WRITTEN TASK ▸ Below are lines of data; restate word for word those running from the line containing "left click +" to the line containing "click izquierdo +", inclusive, and no others.

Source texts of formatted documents
......

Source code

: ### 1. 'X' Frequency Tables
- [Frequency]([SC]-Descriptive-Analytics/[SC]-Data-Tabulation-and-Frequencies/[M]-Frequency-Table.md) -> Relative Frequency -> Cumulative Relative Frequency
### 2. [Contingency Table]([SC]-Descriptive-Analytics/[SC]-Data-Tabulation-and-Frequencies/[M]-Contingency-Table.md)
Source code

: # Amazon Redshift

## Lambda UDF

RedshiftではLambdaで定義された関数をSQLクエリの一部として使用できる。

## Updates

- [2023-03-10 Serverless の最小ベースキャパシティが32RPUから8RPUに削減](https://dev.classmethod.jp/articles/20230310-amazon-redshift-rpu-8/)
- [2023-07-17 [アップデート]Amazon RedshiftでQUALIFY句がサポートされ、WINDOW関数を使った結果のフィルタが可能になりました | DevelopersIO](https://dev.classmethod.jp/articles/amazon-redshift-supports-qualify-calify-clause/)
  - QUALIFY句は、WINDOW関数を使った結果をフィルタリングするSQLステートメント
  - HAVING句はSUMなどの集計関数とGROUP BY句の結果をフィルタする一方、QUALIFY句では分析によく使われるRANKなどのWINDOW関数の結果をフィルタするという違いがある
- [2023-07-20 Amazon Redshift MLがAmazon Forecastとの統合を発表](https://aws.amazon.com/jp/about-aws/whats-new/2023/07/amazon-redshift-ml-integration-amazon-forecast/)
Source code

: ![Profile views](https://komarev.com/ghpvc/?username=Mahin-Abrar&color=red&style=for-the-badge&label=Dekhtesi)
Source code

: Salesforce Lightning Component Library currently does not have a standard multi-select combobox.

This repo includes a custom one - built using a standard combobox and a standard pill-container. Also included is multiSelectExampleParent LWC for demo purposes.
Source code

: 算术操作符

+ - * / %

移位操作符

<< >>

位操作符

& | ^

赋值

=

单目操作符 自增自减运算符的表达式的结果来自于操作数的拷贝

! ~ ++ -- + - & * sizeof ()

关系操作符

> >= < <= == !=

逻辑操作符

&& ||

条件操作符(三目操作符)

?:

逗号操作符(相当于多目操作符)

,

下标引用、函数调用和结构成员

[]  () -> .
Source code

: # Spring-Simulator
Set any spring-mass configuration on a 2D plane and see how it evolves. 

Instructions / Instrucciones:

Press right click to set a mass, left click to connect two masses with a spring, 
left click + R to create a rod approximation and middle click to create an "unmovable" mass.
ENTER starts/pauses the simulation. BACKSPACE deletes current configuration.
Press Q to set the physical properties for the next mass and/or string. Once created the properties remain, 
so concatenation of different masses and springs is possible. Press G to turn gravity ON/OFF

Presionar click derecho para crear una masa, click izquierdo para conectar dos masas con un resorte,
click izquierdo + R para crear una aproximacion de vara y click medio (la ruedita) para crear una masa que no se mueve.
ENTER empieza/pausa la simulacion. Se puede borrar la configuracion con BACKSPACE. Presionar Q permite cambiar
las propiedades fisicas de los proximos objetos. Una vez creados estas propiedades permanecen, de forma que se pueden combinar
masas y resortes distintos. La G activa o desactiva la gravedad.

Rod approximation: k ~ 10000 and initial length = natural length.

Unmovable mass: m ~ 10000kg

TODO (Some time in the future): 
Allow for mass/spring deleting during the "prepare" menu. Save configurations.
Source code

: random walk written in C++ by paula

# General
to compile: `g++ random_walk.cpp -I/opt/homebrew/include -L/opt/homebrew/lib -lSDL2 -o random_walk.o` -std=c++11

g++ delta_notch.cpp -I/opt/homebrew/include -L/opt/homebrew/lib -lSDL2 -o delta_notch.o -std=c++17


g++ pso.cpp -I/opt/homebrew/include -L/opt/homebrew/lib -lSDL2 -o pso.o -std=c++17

......

REPLY TO THE EXERCISE ▸
left click + R to create a rod approximation and middle click to create an "unmovable" mass.
ENTER starts/pauses the simulation. BACKSPACE deletes current configuration.
Press Q to set the physical properties for the next mass and/or string. Once created the properties remain, 
so concatenation of different masses and springs is possible. Press G to turn gravity ON/OFF

Presionar click derecho para crear una masa, click izquierdo para conectar dos masas con un resorte,
click izquierdo + R para crear una aproximacion de vara y click medio (la ruedita) para crear una masa que no se mueve.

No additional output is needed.